> [Passage provided]
[Start of Attachment]
Closed DSuveges closed 5 months ago
Prioritary datasets to focus on: EPMC submission, CHEMBL datasets (molecule primarily), interactions, evidence after pipeline.
Pending dataset: probes. EPMC and interactions would have a big impact but right now the validation would take too long on these datasets.
@ireneisdoomed is this still in the queue?
The data team has been rigorous in adding new schemas to validate the new data types we have incorporated. Having schemas has proved useful to let our providers validate their data. Now moving forward, I wouldn't extend its use to internal datasets in PIS or the ETL. JSON schemas are complex to maintain, having a validation strategy with Spark schemas as we do for the Genetics project is a better option.
You still need to maintain the spark schemas as well, but more importanty I see a value of the semantic checks that the json schema allowes. Eg. in this column only accept string that matches a certain pattern. Ideally, I would love to see a repository of pydantic field definitions eg. for target. Then in all data types that has a "target" field would use the same object for definition.
Pydantic is a good alternative, I agree. In any case, it's about departing from JSON schemas.
Not planned.
Currenty we can validate interactions sourced from Intact and all the disease-target evidence based on json schemas stored in the https://github.com/opentargets/json_schema repo. Having means to compare the validity of our data is advantageous so it make sense to create schema definitions for other datatypes eg. target safety, drugs etc.
This effort could involve in exploring further options for json schema definitions beyond the existing tools applied by our validator. The biggest issue is the current tools won't provide information on the reason why a certain document violates the schema.
[End of Attachment]
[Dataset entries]
[Start of Attachment]
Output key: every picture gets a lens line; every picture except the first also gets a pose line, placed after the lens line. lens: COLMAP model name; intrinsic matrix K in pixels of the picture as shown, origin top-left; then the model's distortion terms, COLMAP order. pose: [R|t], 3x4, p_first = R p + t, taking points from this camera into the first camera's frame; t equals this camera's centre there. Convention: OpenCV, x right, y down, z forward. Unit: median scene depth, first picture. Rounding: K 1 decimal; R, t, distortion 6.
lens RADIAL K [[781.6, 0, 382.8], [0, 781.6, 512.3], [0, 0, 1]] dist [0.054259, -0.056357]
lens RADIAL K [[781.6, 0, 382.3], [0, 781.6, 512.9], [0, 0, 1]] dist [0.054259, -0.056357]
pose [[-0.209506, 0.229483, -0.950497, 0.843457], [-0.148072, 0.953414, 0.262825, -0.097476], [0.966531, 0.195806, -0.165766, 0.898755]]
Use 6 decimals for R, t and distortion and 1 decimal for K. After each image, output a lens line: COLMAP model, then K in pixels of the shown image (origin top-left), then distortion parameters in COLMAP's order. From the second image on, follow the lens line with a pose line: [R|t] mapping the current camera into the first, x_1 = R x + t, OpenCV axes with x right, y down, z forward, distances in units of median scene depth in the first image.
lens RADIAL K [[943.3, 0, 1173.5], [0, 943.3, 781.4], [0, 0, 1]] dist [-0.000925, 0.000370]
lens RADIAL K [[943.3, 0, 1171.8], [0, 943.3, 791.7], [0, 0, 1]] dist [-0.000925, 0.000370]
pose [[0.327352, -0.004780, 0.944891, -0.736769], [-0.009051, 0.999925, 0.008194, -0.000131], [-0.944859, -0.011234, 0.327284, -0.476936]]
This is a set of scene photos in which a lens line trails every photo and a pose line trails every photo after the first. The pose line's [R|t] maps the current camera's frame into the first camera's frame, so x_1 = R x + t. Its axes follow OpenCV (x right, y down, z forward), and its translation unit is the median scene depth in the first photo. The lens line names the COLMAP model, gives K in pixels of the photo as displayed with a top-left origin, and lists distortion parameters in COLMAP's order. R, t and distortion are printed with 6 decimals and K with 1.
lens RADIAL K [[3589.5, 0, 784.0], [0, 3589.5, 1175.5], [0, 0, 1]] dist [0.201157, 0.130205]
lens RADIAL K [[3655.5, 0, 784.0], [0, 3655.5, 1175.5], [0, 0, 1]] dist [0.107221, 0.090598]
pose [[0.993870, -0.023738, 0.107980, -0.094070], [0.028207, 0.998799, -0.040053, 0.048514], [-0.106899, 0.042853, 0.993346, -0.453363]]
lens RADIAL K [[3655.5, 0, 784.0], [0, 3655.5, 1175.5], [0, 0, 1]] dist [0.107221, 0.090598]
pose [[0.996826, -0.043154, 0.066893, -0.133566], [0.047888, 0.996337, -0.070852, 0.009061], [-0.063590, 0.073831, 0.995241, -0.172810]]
[End of Attachment]
> [Exercise]
Answer these questions about the thread on schema validation:
(a) Which dataset is named as pending?
(b) In which repository are the JSON schemas used for validating Intact interactions and disease-target evidence stored?
(c) What is described as the biggest issue with the current tools?

> [Written solution]
(a) Probes.
(b) https://github.com/opentargets/json_schema
(c) They won't provide information on the reason why a certain document violates the schema.